Frankly, at this point, I'm just looking for a user-friendly version control reporting system for transcription and subtitling.
At present I have several different formattings of each transcript and it is difficult to consistently update each of them as corrections to transcription is made.
Ultimately, I wish to create a workflow and toolset for creating perfect textual transcriptions of what is spoken in a piece of audio or video.
This is desirable for purposes of accuracy and representing to the hearing impaired exactly what the speaker has spoken, exactly as they have spoken it.
Once this level of precision has been achieved, it is possible to perform forced alignment of the text to the audio, which inherently makes the audio searchable. See Lower Quality's 'Gentle' for an easy to use forced aligner.
I wish to have such precision in the alignment that each alphanumeric character (and spaces) in a transcript is able to act as a hyperlink to the media player's progress bar.
Once this timing information is created, animation of the text is possible, in time with when it is heard in the audio.
This allows you to make each character visible as it is heard, creating the illusion of the speaker speaking the text into existence.
The text may be presented in article/interview format arranged in paragraphs, presented in the format of subtitles or closed captions, or scrolled through in the style of a ticker tape (or combinations of these presentations).
Once a transcript is found to be truly flawlessly verbatim, it should be possible to proofread it to remove "um"s, "uh"s, repeated words when forming thoughts, correct mispronunciations, etc. and still retain the timing information for the remaining words.
For that matter, if that information is tied back to either an audio editor or media player, it would be possible to skip, mute, delete, or fold out of view the portions of audio which correspond to those edited out repeated words, stutters, etc.
Ideally the difference between verbatim and proofread is merely markup within the same file, as are the beginning and ending of words, sentences, caption block line breaks, and paragraphs - all able to be independently toggled at any point.
If a subtitle format already exists which allows the storage of a single copy of each word in a transcript and allows time codes for each character's appearance, I am not yet aware of it, however it should be possible, once time codes are created, to (in standard subtitle and caption formats) create as many iterations of a block of captions as there are characters within it, in order to enable per-character printing of the subtitle to screen as the words are spoken. This is a bit of a hack of existing subtitle formats and not good for interactive transcripts generated from the subtitles/captions, but to the typical viewer should look correct as subtitles (again, to translators, not so much).

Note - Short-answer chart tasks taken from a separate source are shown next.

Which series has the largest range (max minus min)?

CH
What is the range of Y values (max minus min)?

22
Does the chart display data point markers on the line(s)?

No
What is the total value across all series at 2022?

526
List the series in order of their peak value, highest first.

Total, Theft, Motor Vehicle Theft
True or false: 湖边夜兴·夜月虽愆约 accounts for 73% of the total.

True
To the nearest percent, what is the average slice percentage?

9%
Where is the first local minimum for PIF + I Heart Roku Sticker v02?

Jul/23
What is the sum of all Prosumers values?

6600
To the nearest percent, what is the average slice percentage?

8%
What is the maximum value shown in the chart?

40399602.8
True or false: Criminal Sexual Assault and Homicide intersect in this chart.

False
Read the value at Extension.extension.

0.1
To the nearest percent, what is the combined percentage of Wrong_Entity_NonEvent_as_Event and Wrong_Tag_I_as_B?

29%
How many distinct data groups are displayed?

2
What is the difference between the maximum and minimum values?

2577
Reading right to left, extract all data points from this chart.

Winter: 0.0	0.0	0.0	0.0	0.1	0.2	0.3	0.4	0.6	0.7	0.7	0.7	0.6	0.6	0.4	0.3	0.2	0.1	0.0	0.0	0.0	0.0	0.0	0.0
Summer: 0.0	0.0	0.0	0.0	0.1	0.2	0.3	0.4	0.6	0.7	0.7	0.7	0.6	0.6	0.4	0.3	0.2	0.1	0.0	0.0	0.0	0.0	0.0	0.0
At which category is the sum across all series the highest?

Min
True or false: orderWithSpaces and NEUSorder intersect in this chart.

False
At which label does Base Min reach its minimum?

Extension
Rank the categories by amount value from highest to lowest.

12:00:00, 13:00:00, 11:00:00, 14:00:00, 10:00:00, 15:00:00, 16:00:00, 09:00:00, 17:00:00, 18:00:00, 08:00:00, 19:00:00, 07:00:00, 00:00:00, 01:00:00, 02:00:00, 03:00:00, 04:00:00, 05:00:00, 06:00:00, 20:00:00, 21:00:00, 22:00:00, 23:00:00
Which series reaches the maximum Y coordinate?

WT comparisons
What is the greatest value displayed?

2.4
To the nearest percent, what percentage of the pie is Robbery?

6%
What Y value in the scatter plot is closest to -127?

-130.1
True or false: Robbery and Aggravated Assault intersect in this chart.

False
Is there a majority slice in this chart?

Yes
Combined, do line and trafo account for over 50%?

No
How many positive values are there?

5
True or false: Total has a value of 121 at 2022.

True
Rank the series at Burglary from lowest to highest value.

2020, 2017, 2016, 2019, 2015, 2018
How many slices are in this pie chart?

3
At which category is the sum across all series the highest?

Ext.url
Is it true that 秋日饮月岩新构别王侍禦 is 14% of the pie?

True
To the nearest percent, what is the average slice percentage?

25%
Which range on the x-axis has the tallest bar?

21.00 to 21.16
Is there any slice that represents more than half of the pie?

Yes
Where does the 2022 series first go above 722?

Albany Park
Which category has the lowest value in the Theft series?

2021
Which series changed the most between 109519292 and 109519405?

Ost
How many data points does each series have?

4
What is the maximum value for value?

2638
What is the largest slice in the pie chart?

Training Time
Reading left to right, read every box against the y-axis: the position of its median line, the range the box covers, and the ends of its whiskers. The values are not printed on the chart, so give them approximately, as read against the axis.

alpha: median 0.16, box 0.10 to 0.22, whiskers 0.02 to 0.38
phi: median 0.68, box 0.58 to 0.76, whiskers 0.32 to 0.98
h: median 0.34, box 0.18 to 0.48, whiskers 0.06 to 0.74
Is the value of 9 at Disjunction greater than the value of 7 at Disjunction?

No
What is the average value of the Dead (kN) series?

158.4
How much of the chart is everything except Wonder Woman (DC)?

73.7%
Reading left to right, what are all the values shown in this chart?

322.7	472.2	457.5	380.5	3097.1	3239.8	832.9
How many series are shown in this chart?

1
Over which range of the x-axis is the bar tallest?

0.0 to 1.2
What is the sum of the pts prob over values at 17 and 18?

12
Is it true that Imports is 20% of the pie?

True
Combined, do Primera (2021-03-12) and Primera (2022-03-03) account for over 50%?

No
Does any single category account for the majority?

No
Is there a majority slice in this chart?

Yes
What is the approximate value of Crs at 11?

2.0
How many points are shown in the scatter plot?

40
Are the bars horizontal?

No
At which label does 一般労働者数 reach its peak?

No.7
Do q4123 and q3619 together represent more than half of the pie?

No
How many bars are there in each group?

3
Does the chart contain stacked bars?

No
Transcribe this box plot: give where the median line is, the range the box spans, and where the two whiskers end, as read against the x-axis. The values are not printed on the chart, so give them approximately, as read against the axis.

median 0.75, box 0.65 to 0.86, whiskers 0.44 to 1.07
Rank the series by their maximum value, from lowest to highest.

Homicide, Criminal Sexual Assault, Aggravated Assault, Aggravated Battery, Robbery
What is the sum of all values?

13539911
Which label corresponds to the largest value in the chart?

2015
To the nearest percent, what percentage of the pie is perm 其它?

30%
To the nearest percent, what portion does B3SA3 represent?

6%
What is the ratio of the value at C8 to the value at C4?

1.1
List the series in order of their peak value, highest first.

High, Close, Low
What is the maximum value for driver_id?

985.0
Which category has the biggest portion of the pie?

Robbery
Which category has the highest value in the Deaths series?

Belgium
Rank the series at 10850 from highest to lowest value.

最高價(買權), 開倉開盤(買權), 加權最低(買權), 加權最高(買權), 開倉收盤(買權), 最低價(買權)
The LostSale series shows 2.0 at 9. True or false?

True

Characters within a caption block which have not yet been drawn should have space character placeholders. It may also prove desirable to pad the beginning and end of the shorter of two lines in a block of captions with spaces so that the two lines appear the same width if the user's subtitle/caption settings are using background visible, rather than window visible.
In the process of transcription, alignment, homophone substitution or vocabulary expansion, transcript review, manually creating time codes for words which the forced aligner failed to match, deciding where line breaks ought to occur in converting each sentence to caption blocks, and updating caption block timing with the begin and end time codes for the first and last words in that block of captions, it will be desirable to be able to tag specific words as inserted by the editor when they are implied by the original author but not explicitly heard in the audio, tag portions of transcription as in doubt or list multiple possible transcriptions for a short difficult to hear portion of audio, have verbatim and proofread copies of certain words (think "kinda'" vs. "kind of" or "Pacifically" vs. "specifically"), etc.
Once per-word start and end time codes are created and used to create caption block start and end time codes, every caption block's end/off time should be extended to the beginning of the next block of captions until the sentence ends. Captions disappearing between words in the same sentence is very disruptive to reading along, unless there is a significant pause/silence in the middle of a sentence. Disappearance of the caption block between sentences is acceptable and even desirable, so long as there is a typical pause between them.
Punctuation between words ought generally to appear within the time that the letter which that punctuation is directly adjacent to has to appear. If there is any space between the words in the audio, then that time duration may be divided by the number of characters which are not directly adjacent to a letter or numeral (for example a hyphen surrounded by two spaces or an ellipsis represented by individual periods, rather than a single ellipsis character between words)
I intend for this overview to be cleaned up at a later date, but this is a sketch of many of the primary ideas. For the time being, however, this will simply be a repository of different versions of transcripts.